Running the workflow on the UI will show you the output of each step with the logs and intermediate metadata as the below screenshot shows.

Enhancements

The workflow presented is intentionally simple, but it can be extended in several ways to improve reliability, flexibility, and operational maturity without significantly increasing complexity.

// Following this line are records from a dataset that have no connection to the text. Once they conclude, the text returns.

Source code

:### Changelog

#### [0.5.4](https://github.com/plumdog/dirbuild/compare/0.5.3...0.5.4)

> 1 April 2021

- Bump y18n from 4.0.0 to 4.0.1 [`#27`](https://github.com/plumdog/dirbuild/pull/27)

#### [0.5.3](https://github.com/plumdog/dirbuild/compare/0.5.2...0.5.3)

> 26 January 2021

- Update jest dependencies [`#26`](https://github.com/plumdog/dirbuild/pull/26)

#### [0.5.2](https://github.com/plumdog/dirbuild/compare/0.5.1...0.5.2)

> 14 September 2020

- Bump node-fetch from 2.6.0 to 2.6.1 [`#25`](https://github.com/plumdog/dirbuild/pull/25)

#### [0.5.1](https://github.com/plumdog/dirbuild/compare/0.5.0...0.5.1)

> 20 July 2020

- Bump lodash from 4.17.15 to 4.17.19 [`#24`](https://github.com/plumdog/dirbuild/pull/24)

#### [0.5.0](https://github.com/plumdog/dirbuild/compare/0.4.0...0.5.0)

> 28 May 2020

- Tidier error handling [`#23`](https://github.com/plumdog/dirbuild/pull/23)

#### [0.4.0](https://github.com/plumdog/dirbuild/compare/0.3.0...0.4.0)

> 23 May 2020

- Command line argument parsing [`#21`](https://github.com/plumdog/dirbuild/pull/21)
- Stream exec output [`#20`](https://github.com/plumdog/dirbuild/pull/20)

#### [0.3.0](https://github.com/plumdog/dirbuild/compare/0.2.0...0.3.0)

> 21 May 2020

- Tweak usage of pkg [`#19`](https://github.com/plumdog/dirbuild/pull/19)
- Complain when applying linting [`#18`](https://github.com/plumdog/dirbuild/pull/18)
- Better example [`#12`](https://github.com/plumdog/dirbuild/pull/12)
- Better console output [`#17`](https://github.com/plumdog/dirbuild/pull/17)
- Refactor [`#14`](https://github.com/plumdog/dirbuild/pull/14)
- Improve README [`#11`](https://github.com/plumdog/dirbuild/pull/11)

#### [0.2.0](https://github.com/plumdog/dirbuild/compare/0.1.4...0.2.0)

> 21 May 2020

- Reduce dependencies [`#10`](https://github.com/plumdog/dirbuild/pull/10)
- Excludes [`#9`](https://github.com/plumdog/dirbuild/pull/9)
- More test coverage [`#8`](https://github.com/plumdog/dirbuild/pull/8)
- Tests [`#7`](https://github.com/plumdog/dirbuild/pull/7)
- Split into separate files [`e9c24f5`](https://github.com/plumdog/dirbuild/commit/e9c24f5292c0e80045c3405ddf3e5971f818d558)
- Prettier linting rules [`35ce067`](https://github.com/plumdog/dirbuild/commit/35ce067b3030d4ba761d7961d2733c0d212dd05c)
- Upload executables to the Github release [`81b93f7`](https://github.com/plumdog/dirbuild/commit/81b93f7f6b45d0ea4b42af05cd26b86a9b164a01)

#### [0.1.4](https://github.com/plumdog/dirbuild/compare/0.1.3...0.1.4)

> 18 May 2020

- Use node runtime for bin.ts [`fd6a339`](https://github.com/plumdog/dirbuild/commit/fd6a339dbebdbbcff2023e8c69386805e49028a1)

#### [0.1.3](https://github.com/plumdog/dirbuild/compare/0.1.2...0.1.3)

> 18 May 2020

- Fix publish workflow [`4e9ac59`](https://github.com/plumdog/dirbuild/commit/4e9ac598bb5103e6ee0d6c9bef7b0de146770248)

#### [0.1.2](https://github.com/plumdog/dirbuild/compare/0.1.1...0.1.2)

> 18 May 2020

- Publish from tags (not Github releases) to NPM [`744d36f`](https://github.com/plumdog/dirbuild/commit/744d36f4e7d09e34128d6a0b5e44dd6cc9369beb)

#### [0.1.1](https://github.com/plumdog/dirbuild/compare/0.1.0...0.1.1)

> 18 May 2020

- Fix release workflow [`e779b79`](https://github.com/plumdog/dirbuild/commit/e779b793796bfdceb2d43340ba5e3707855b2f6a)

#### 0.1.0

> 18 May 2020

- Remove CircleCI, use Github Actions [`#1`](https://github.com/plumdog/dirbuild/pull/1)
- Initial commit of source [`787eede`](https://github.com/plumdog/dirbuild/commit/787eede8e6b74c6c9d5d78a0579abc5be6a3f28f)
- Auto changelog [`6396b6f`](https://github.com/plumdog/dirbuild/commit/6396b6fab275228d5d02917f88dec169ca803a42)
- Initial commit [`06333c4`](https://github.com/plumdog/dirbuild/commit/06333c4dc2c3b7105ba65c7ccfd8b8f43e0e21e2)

Reliability and Operations

Argo provides several built-in controls to improve stability and cluster hygiene:

  • TTL strategy (ttlStrategy) Automatically clean up completed workflows after a defined period:
ttlStrategy:
  secondsAfterCompletion: 86400  # 24 hours
  • Pod cleanup (podGC) Remove completed pods to reduce resource usage:
podGC:  
  strategy: OnWorkflowCompletion
  • Execution limits (activeDeadlineSeconds) Prevent workflows from running indefinitely:
activeDeadlineSeconds: 1800  # 30 minutes
  • Parallelism control (parallelism) Limit concurrent tasks to avoid overwhelming external systems:
parallelism: 3

Notifications and Outcomes

Currently, notifications are only sent on success. This can be extended to cover all outcomes:

  • Exit handler (onExit) Run a step regardless of success or failure:
onExit: notify-exit

Inside the exit template, you can branch based on status:

{{workflow.status}}
  • Richer Amazon SNS payloads Include additional context such as workflow ID or duration:
MSG='{
  "workflow": "{{workflow.name}}",
  "status": "{{workflow.status}}",
  "uid": "{{workflow.uid}}"
}'

Security and Configuration

To improve security and avoid hardcoding sensitive values:

  • Externalized parameters Pass values at submission time instead of embedding them:
argo submit workflow.yaml -p snsTopicArn=<YOUR_TOPIC_ARN>
  • IAM roles (IRSA) On AWS (EKS), use a service account with an IAM role instead of storing credentials in secrets.

Flexibility and Reuse

To make the workflow reusable across different scenarios:

  • Workflow templates (WorkflowTemplate) Extract reusable logic:
kind: WorkflowTemplate

Then reference it:

workflowTemplateRef:  
  name: my-template
  • Parameterization Make values configurable:
parameters:
  - name: baseUrl
  - name: s3Bucket
  - name: awsRegion

Observability

Improve visibility into execution and debugging:

  • Log archiving
archiveLogs: true
  • Metrics (template-level)
metrics:
  prometheus:
    - name: workflow_success
      help: "Workflow success count"
      when: "{{status}} == Succeeded"

Conclusion

Argo Workflows provides a simple yet powerful way to orchestrate multi-step processes directly on Kubernetes. By combining parallel execution, retry handling, result aggregation, and integrations with services like Amazon S3 and SNS, it enables you to model complex workflows in a clear and declarative way.

While the example in this article is intentionally simple, the same patterns can be extended to support more advanced, production-grade use cases with minimal changes.